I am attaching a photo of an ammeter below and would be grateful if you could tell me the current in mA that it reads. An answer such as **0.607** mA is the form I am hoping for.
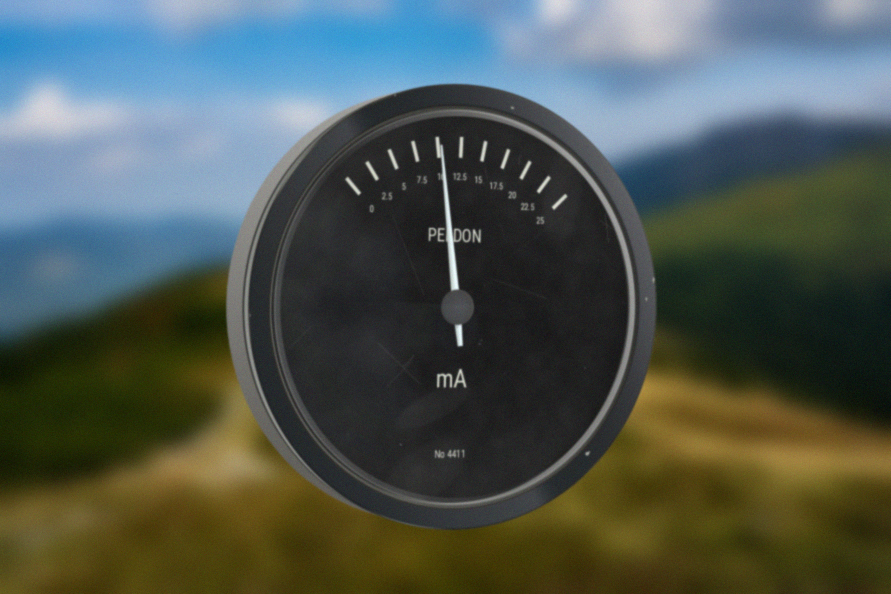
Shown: **10** mA
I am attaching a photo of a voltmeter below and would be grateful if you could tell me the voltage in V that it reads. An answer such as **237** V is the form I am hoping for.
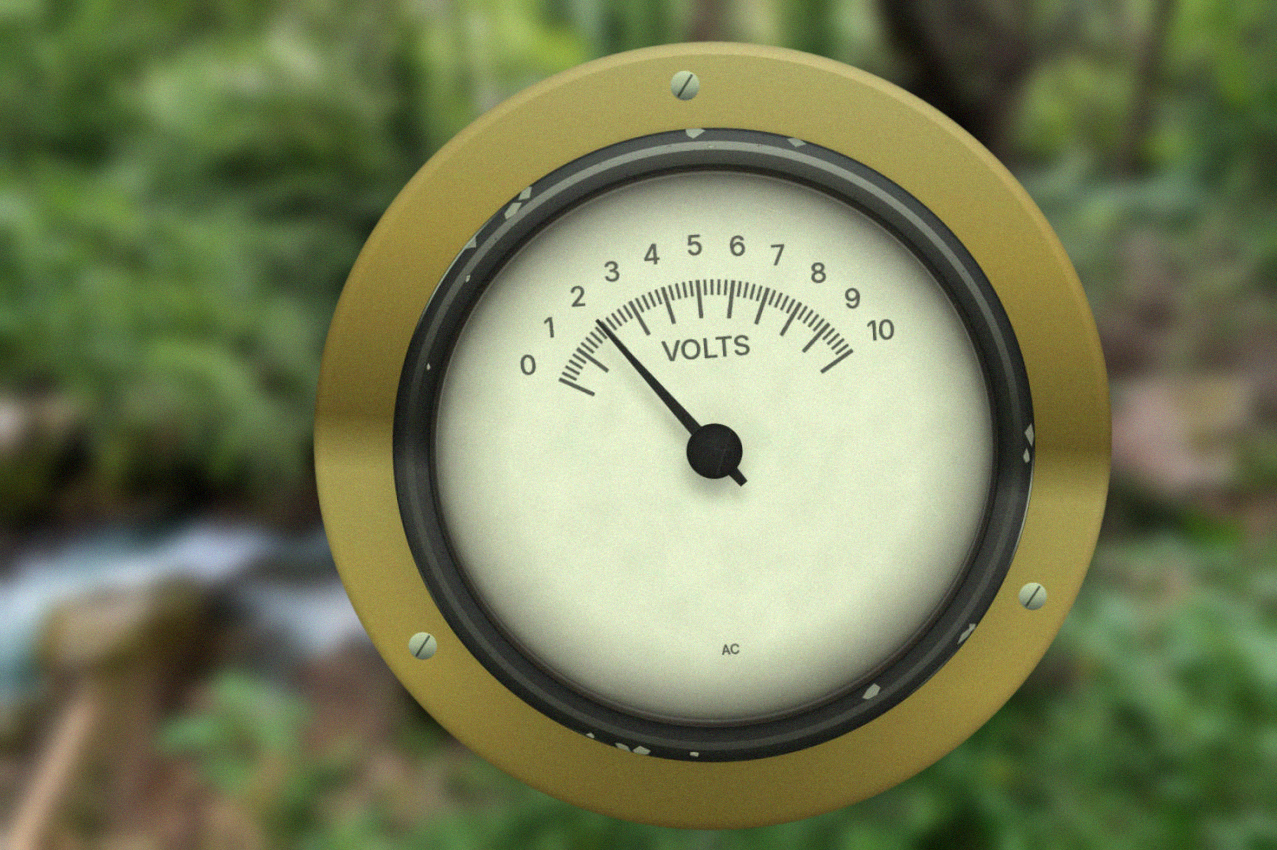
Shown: **2** V
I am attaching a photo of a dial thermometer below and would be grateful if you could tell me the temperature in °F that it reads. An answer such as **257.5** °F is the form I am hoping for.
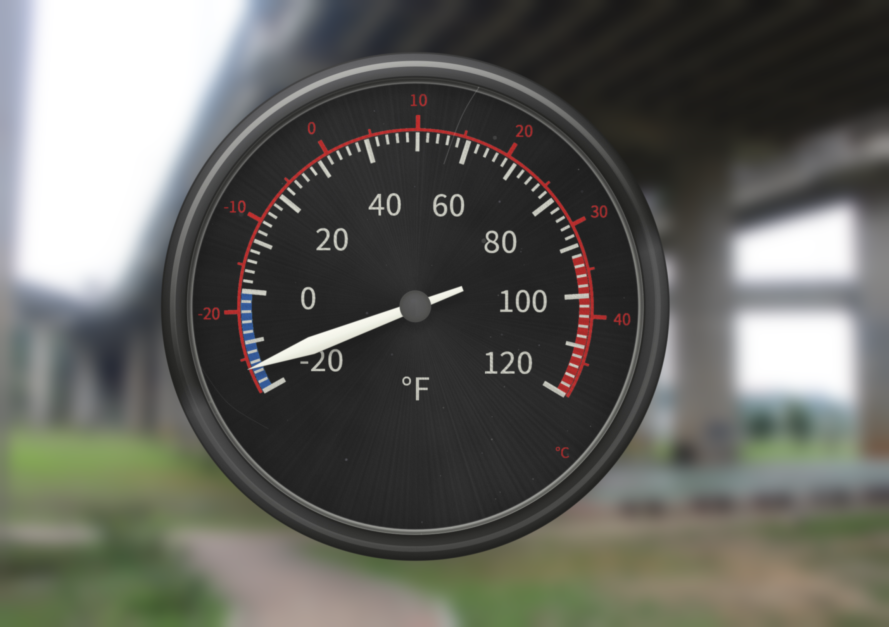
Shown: **-15** °F
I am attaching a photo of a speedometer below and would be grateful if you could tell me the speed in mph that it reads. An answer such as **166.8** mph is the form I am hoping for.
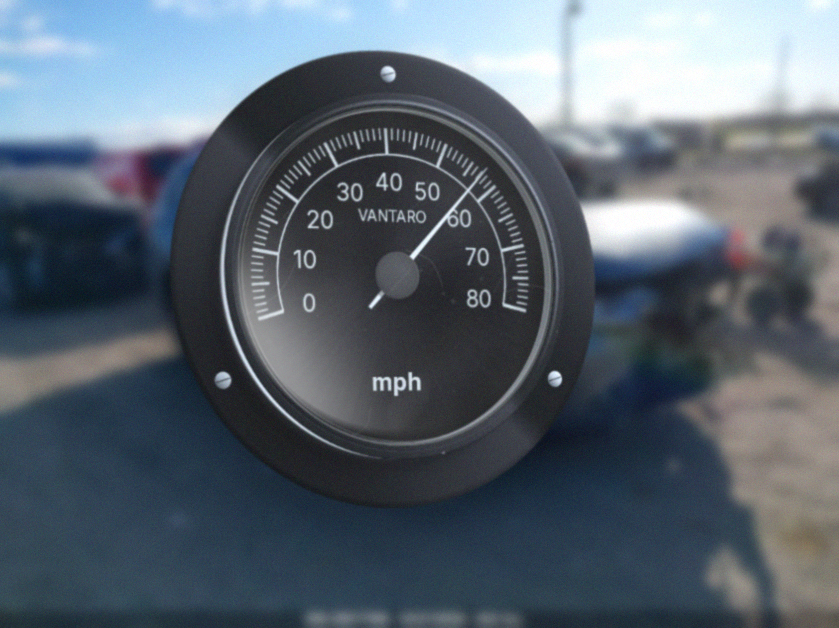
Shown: **57** mph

----------

Your goal: Which lines in the items above contain the word "that"? Select each of them and copy it out in full, matching case exactly.

Task solution:
I am attaching a photo of an ammeter below and would be grateful if you could tell me the current in mA that it reads. An answer such as **0.607** mA is the form I am hoping for.
I am attaching a photo of a voltmeter below and would be grateful if you could tell me the voltage in V that it reads. An answer such as **237** V is the form I am hoping for.
I am attaching a photo of a dial thermometer below and would be grateful if you could tell me the temperature in °F that it reads. An answer such as **257.5** °F is the form I am hoping for.
I am attaching a photo of a speedometer below and would be grateful if you could tell me the speed in mph that it reads. An answer such as **166.8** mph is the form I am hoping for.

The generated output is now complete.